The display is breathtaking at first glance, with its painstaking likeness to the original landscape. The volunteers conjure a near-exact replica by painting murals in the background, constructing each tree on its own and even using twisty ties from Giant Eagle to sprout miniature cornfields. Mueser said they work hard to ensure everything is built to scale.

“We went down and took pictures of the old buildings that we were going to use,” Mueser said. “We went to historical societies' museums to get pictures. Then we bring them back here, and we shrink them down to HO scale [a ratio of 1 to 87] and build them ourselves.

"Whatever you are seeing, this is what it looked like in 1952.”

Instead of relying on steam power like the old engines, a command computer operates the system. While this is more a efficient system than relying on the old wiring, the trains still have wrecks just like the real railroad, Mueser joked.

The November-to-January show averages about 10,000 visitors, many of whom are families and children.

“We’ve driven past them a million times, [but] never knew they were here,” said visitor Aronna Wesche. She visited the museum recently with her husband and son, who are fans of model trains.

“We’re getting ideas for our Christmas display," she said. "It’s very child-friendly.”

Being child-friendly is one of the things Mueser takes pride in.
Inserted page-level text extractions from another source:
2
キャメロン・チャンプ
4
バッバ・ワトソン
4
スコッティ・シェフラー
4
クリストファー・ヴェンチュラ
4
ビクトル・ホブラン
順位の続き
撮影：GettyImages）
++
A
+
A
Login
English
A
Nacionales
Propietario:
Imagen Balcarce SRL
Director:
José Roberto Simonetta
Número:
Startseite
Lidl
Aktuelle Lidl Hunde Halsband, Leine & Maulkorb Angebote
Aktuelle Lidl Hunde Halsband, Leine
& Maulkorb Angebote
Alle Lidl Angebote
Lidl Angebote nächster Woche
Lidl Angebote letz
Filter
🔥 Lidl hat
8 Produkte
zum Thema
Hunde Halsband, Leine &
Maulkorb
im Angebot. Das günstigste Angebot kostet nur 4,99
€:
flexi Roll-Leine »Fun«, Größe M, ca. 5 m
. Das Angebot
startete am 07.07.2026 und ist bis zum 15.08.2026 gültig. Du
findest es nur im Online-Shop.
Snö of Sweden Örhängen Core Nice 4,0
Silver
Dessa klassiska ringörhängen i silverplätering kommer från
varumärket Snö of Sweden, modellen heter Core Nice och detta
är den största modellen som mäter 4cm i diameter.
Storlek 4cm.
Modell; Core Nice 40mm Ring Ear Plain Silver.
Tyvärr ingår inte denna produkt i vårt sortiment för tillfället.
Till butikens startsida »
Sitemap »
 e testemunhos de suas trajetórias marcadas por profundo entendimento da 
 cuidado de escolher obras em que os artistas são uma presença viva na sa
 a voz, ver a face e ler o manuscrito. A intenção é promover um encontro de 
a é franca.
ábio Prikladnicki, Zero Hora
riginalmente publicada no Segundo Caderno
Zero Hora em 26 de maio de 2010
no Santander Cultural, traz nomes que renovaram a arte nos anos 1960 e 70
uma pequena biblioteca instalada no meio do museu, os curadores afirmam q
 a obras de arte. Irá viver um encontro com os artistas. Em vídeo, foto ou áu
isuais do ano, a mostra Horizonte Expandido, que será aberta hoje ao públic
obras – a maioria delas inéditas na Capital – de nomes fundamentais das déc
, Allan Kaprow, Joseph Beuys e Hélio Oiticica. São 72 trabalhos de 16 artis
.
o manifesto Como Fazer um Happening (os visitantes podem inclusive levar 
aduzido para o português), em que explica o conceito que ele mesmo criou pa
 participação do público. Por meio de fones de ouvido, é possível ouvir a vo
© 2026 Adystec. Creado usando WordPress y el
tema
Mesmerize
The museum's first floor is an interactive play zone, where children can press a button to watch Thomas the Tank Engine race around the track.

“We have children going out of here [happy], which we call our satisfied customers,” he said. “They’re going out of here kicking and screaming, ‘I don’t want to leave.’”

This overall atmosphere is what attracted many of the current volunteers to become members of the organization.

“I came out here eight years ago as a visitor, and these guys looked like they were having too much fun,” said John Emph, the group’s treasurer. “I’ve been into trains all my life. It’s a great hobby.”

“The whole organization has a history to it,” said Dan Devic, who has been involved with the museum for 17 years.

“Things are always changing for the better, which is something you don’t see in a lot of today’s society. We keep the pilot lit under this thing and keep it going.”

The museum offers its time-machine glimpse into the past every Friday, Saturday and Sunday except for Christmas Eve, Christmas Day and New Year's Day until Jan. 22. It is open from 6 to 9 p.m. Fridays and from 11 a.m. to 5 p.m. on the weekends.

The requested donation for the Holiday Train Show is $6 for adults and $4 for children younger than 12.